Testo di riferimento:

******

Tanti mi hanno chiesto (in vari modi) il motivo per cui non mi sia mai espresso in merito alla tornata elettorale che ci accingiamo a vivere.

Il motivo potrà sembrare banale ma è giusto palesarlo: ho deciso consapevolmente di rimanere neutrale per evitare di cadere nelle solite, sciocche polemiche pre-elettorali, tra chi demonizza il presidente uscente e chi cerca di difendere le posizioni raggiunte, quasi sempre spiando dal buco della serratura, denigrando persone non gradite e/o nascondendosi dietro false identità britanniche.
Sì, mi rendo ben conto che non sia facile interpretare l’ultima (ironica) definizione ma chi conosce le dinamiche associative e le stanze segrete del web sa bene a cosa mi riferisca.

La precedente sfida elettorale (risalente al 2012) tra il presidente uscente e Robert Boggi venne preparata oggettivamente male dallo sfidante. Non ho mai avuto problemi ad ammetterlo serenamente: se fossi stato in aula per esprimere la mia preferenza, non avrei votato Robert perché avevo notato troppa voglia di rivalsa e scarsi argomenti che potessero spingere un elettore incerto a scegliere l’alternativa. Avrei votato il presidente uscente? Non lo so ma non lo escludo affatto.

******

Dati in esame:
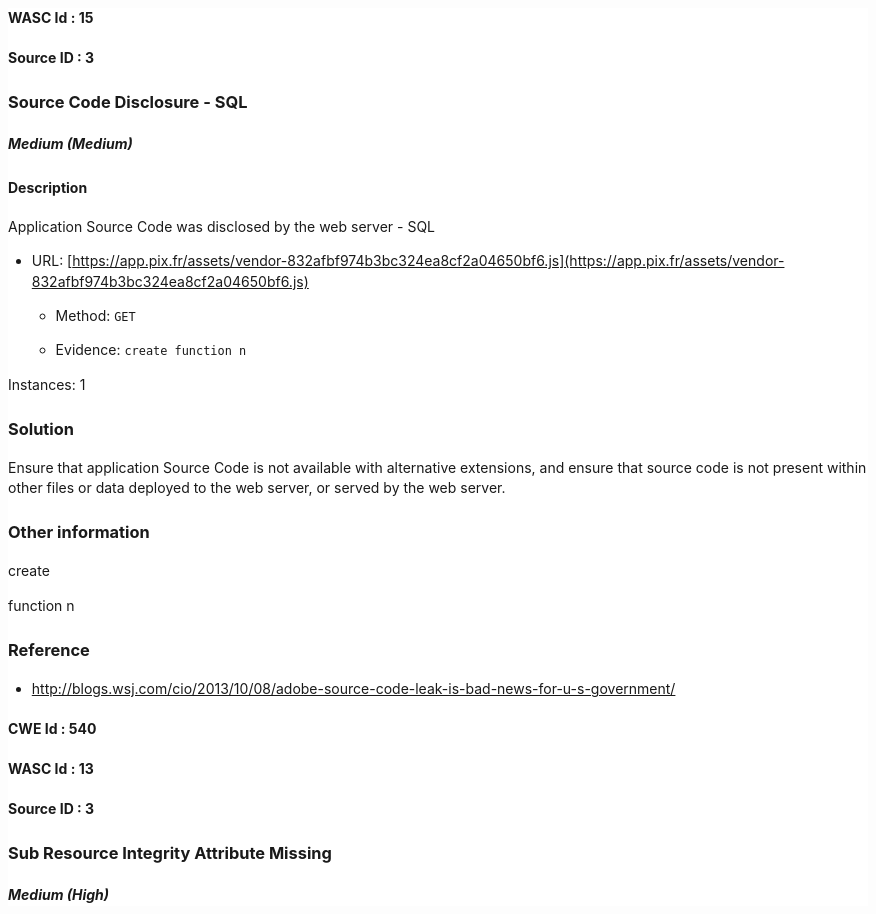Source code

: #### WASC Id : 15
  
#### Source ID : 3

  
  
  
  
### Source Code Disclosure - SQL
##### Medium (Medium)
  
  
  
  
#### Description
<p>Application Source Code was disclosed by the web server - SQL</p>
  
  
  
* URL: [https://app.pix.fr/assets/vendor-832afbf974b3bc324ea8cf2a04650bf6.js](https://app.pix.fr/assets/vendor-832afbf974b3bc324ea8cf2a04650bf6.js)
  
  
  * Method: `GET`
  
  
  * Evidence: `create
function n`
  
  
  
  
Instances: 1
  
### Solution
<p>Ensure that application Source Code is not available with alternative extensions, and ensure that source code is not present within other files or data deployed to the web server, or served by the web server. </p>
  
### Other information
<p>create</p><p>function n</p>
  
### Reference
* http://blogs.wsj.com/cio/2013/10/08/adobe-source-code-leak-is-bad-news-for-u-s-government/

  
#### CWE Id : 540
  
#### WASC Id : 13
  
#### Source ID : 3

  
  
  
  
### Sub Resource Integrity Attribute Missing
##### Medium (High)
  
  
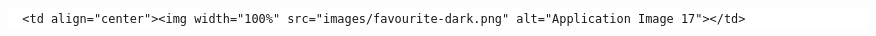       <td align="center"><img width="100%" src="images/favourite-dark.png" alt="Application Image 17"></td>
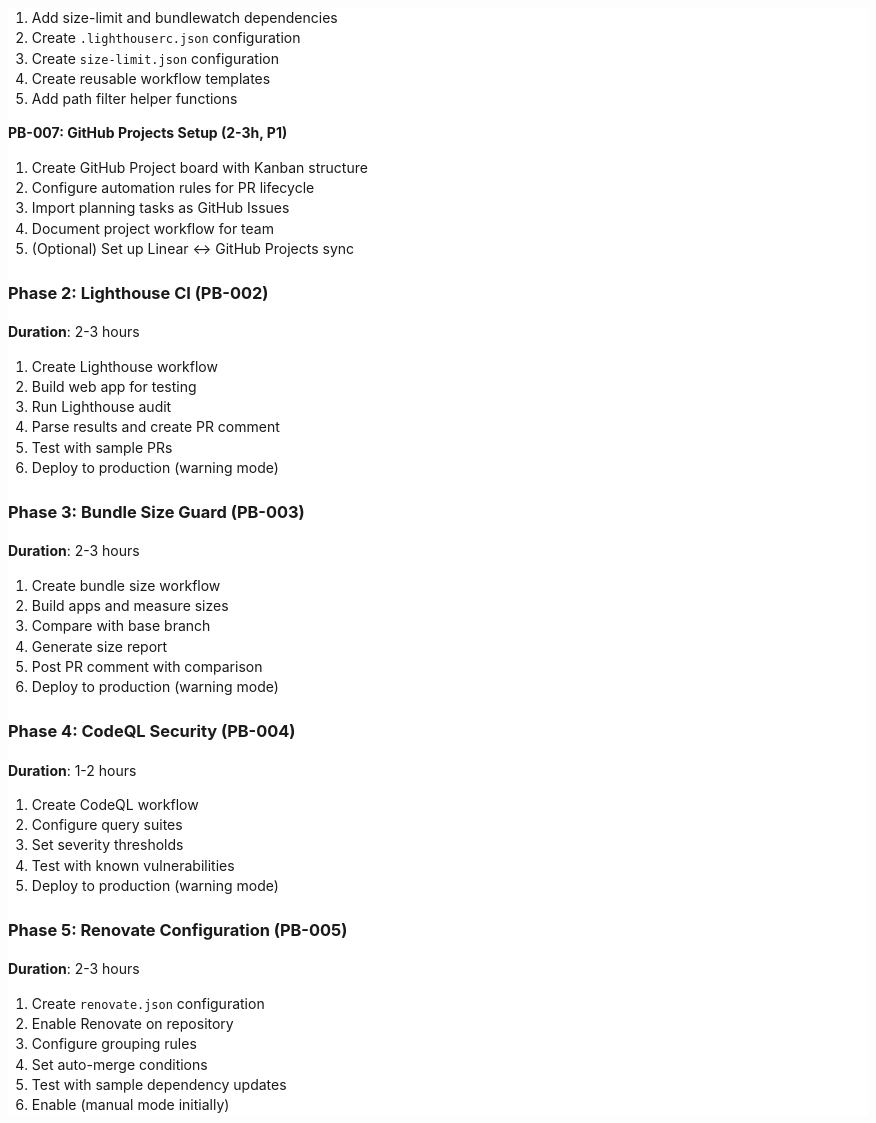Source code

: 1. Add size-limit and bundlewatch dependencies
2. Create `.lighthouserc.json` configuration
3. Create `size-limit.json` configuration
4. Create reusable workflow templates
5. Add path filter helper functions

**PB-007: GitHub Projects Setup (2-3h, P1)**

1. Create GitHub Project board with Kanban structure
2. Configure automation rules for PR lifecycle
3. Import planning tasks as GitHub Issues
4. Document project workflow for team
5. (Optional) Set up Linear ↔ GitHub Projects sync

### Phase 2: Lighthouse CI (PB-002)

**Duration**: 2-3 hours

1. Create Lighthouse workflow
2. Build web app for testing
3. Run Lighthouse audit
4. Parse results and create PR comment
5. Test with sample PRs
6. Deploy to production (warning mode)

### Phase 3: Bundle Size Guard (PB-003)

**Duration**: 2-3 hours

1. Create bundle size workflow
2. Build apps and measure sizes
3. Compare with base branch
4. Generate size report
5. Post PR comment with comparison
6. Deploy to production (warning mode)

### Phase 4: CodeQL Security (PB-004)

**Duration**: 1-2 hours

1. Create CodeQL workflow
2. Configure query suites
3. Set severity thresholds
4. Test with known vulnerabilities
5. Deploy to production (warning mode)

### Phase 5: Renovate Configuration (PB-005)

**Duration**: 2-3 hours

1. Create `renovate.json` configuration
2. Enable Renovate on repository
3. Configure grouping rules
4. Set auto-merge conditions
5. Test with sample dependency updates
6. Enable (manual mode initially)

******

Consegna dell'esercizio:
1/ Trascriva fedelmente il passo del testo sulla tornata elettorale che comincia con "Il motivo potrà" e si conclude con "false identità britanniche.".
2/ Riprenda la stesura del testo sulla tornata elettorale e lo prosegua subito dopo l'ultima frase riportata.

Risposte fornite:
1/
Il motivo potrà sembrare banale ma è giusto palesarlo: ho deciso consapevolmente di rimanere neutrale per evitare di cadere nelle solite, sciocche polemiche pre-elettorali, tra chi demonizza il presidente uscente e chi cerca di difendere le posizioni raggiunte, quasi sempre spiando dal buco della serratura, denigrando persone non gradite e/o nascondendosi dietro false identità britanniche.

2/
Gli anni passano e le vicende personali si trasformano da “desiderio di rivalsa” a “posizioni riflettute”.

L’AIA è una grande famiglia che, da troppi anni, vive divisa tra fazioni che si affrontano spesso con armi non convenzionali. Una democrazia matura non risparmia critiche all’avversario e, soprattutto, si confronta su temi concreti. Una democrazia matura ma imperfetta come la nostra non limita in alcun modo la libertà di opinione finanche nelle aule del Parlamento. L’Assemblea ha il dovere di limitare gli eccessi verbali ma non può permettersi in alcun modo di impedire l’esposizione di idee differenti rispetto a quelle di chi governa. Chi governa ha il dovere di ascoltare e, poi, di decidere. Ma il concetto fondamentale è che la libertà di pensiero non deve mai essere soffocata, in qualsiasi ambito, sia esso tecnico, associativo e/o amministrativo. Qualsiasi limitazione di queste libertà rappresenta un vulnus non per l’associazione ma per la democrazia nella quale viviamo ogni giorno.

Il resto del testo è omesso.